(What is expected): Search the listing below for the string "output" and copy every line where it occurs.

(Provided data):
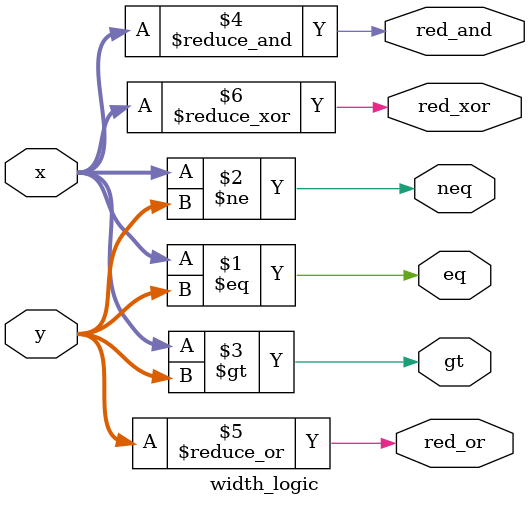
<source format=sv>


module width_logic (
    input  wire [3:0]  x,
    input  wire [3:0]  y,
    output wire        eq,      // x == y
    output wire        neq,     // x != y
    output wire        gt,      // x > y
    output wire        red_and, // &x
    output wire        red_or,  // |y
    output wire        red_xor  // ^x
);
    assign eq      = (x == y);
    assign neq     = (x != y);
    assign gt      = (x > y);
    assign red_and = &x;
    assign red_or  = |y;
    assign red_xor = ^x;
endmodule

</source>
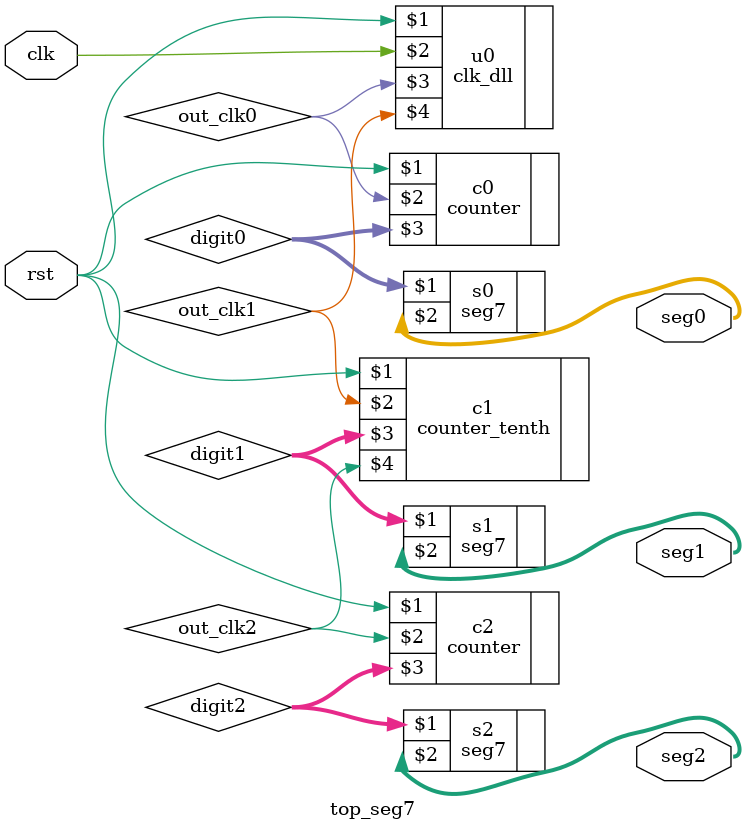
<source format=v>
module top_seg7(rst, clk, seg0, seg1, seg2);
  input  rst, clk;

  output[6:0] seg0, seg1, seg2;

  wire[3:0] digit0, digit1, digit2;
  wire out_clk0, out_clk1, out_clk2, out_clk3;
  
  // 50MHz -> 1Hz  divide
  clk_dll u0(rst, clk, out_clk0, out_clk1); 
  
  // counter 
  counter c0(rst, out_clk0, digit0); 
  counter_tenth c1(rst, out_clk1, digit1, out_clk2); 
  counter c2(rst, out_clk2, digit2);
   
  // 7-segment decoder   
  seg7 s0(digit0, seg0);
  seg7 s1(digit1, seg1);
  seg7 s2(digit2, seg2);
  
endmodule


</source>
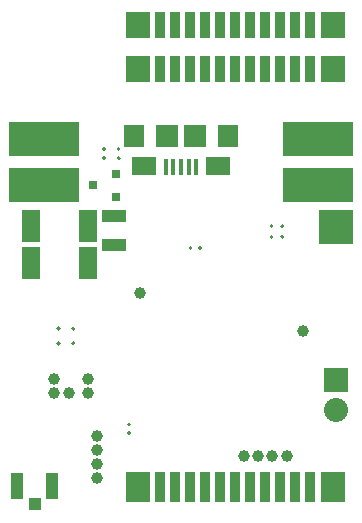
<source format=gbs>
G04 #@! TF.FileFunction,Soldermask,Bot*
%FSLAX46Y46*%
G04 Gerber Fmt 4.6, Leading zero omitted, Abs format (unit mm)*
G04 Created by KiCad (PCBNEW 4.0.2+dfsg1-stable) date Di 04 Apr 2017 02:29:59 CEST*
%MOMM*%
G01*
G04 APERTURE LIST*
%ADD10C,0.100000*%
%ADD11C,0.200000*%
%ADD12R,6.000000X3.000000*%
%ADD13R,1.501140X2.700020*%
%ADD14R,0.800100X0.800100*%
%ADD15R,2.029460X1.140460*%
%ADD16R,3.000000X3.000000*%
%ADD17R,2.032000X2.032000*%
%ADD18O,2.032000X2.032000*%
%ADD19C,1.000000*%
%ADD20R,2.120000X2.500000*%
%ADD21R,0.850000X2.500000*%
%ADD22R,1.050000X2.200000*%
%ADD23R,1.000000X1.050000*%
%ADD24R,0.400000X1.350000*%
%ADD25R,2.100000X1.600000*%
%ADD26R,1.900000X1.900000*%
%ADD27R,1.800000X1.900000*%
%ADD28R,2.120000X2.280000*%
%ADD29R,0.850000X2.280000*%
G04 APERTURE END LIST*
D10*
D11*
X56820031Y-94287500D02*
G75*
G03X56820031Y-94287500I-100031J0D01*
G01*
X55580031Y-94287500D02*
G75*
G03X55580031Y-94287500I-100031J0D01*
G01*
X55580281Y-93512500D02*
G75*
G03X55580281Y-93512500I-100281J0D01*
G01*
X56820031Y-93512500D02*
G75*
G03X56820031Y-93512500I-100031J0D01*
G01*
X70650000Y-100950000D02*
G75*
G03X70650000Y-100950000I-100000J0D01*
G01*
X69750000Y-100950000D02*
G75*
G03X69750000Y-100950000I-100000J0D01*
G01*
X69750000Y-100050000D02*
G75*
G03X69750000Y-100050000I-100000J0D01*
G01*
X70650000Y-100050000D02*
G75*
G03X70650000Y-100050000I-100000J0D01*
G01*
X57700125Y-117555000D02*
G75*
G03X57700125Y-117555000I-100125J0D01*
G01*
X57700125Y-116845000D02*
G75*
G03X57700125Y-116845000I-100125J0D01*
G01*
X62900000Y-101900000D02*
G75*
G03X62900000Y-101900000I-100000J0D01*
G01*
X63700000Y-101900000D02*
G75*
G03X63700000Y-101900000I-100000J0D01*
G01*
X52975000Y-109975000D02*
G75*
G03X52975000Y-109975000I-100000J0D01*
G01*
X51725000Y-109975000D02*
G75*
G03X51725000Y-109975000I-100000J0D01*
G01*
X51725000Y-108725000D02*
G75*
G03X51725000Y-108725000I-100000J0D01*
G01*
X52975000Y-108725000D02*
G75*
G03X52975000Y-108725000I-100000J0D01*
G01*
D12*
X50400000Y-96600000D03*
X73600000Y-92700000D03*
D13*
X54100300Y-100000000D03*
X49299700Y-100000000D03*
D14*
X56500760Y-95650000D03*
X56500760Y-97550000D03*
X54501780Y-96600000D03*
D13*
X49299700Y-103200000D03*
X54100300Y-103200000D03*
D15*
X56300000Y-101603960D03*
X56300000Y-99196040D03*
D12*
X50400000Y-92700000D03*
D16*
X75100000Y-100100000D03*
D12*
X73600000Y-96600000D03*
D17*
X75100000Y-113060000D03*
D18*
X75100000Y-115600000D03*
D19*
X54100000Y-113000000D03*
X54100000Y-114200000D03*
X52500000Y-114200000D03*
X54900000Y-117800000D03*
X51200000Y-114200000D03*
X54900000Y-119000000D03*
X51200000Y-113000000D03*
X54900000Y-120200000D03*
X54900000Y-121400000D03*
X58500000Y-105700000D03*
X70950000Y-119550000D03*
X69700000Y-119550000D03*
X72300000Y-108900000D03*
X67300000Y-119550000D03*
X68500000Y-119550000D03*
D20*
X74840000Y-122150000D03*
D21*
X72935000Y-122150000D03*
X71665000Y-122150000D03*
X70395000Y-122150000D03*
X69125000Y-122150000D03*
X67855000Y-122150000D03*
X66585000Y-122150000D03*
X65315000Y-122150000D03*
X64045000Y-122150000D03*
X62775000Y-122150000D03*
X61505000Y-122150000D03*
X60235000Y-122150000D03*
D20*
X58330000Y-122150000D03*
D22*
X48125000Y-122075000D03*
X51075000Y-122075000D03*
D23*
X49600000Y-123600000D03*
D24*
X60700000Y-95050000D03*
X61350000Y-95050000D03*
X62000000Y-95050000D03*
X62650000Y-95050000D03*
X63300000Y-95050000D03*
D25*
X65100000Y-94925000D03*
X58900000Y-94925000D03*
D26*
X60800000Y-92375000D03*
X63200000Y-92375000D03*
D27*
X58000000Y-92375000D03*
X66000000Y-92375000D03*
D28*
X58330000Y-86741500D03*
X58330000Y-83058500D03*
D29*
X60235000Y-86741500D03*
X60235000Y-83058500D03*
X61505000Y-86741500D03*
X61505000Y-83058500D03*
X62775000Y-86741500D03*
X62775000Y-83058500D03*
X64045000Y-86741500D03*
X64045000Y-83058500D03*
X65315000Y-86741500D03*
X65315000Y-83058500D03*
X66585000Y-86741500D03*
X66585000Y-83058500D03*
X67855000Y-86741500D03*
X67855000Y-83058500D03*
X69125000Y-86741500D03*
X69125000Y-83058500D03*
X70395000Y-86741500D03*
X70395000Y-83058500D03*
X71665000Y-86741500D03*
X71665000Y-83058500D03*
X72935000Y-86741500D03*
X72935000Y-83058500D03*
D28*
X74840000Y-86741500D03*
X74840000Y-83058500D03*
M02*

</source>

(Result):
    output wire        eq,      // x == y
    output wire        neq,     // x != y
    output wire        gt,      // x > y
    output wire        red_and, // &x
    output wire        red_or,  // |y
    output wire        red_xor  // ^x
  output[6:0] seg0, seg1, seg2;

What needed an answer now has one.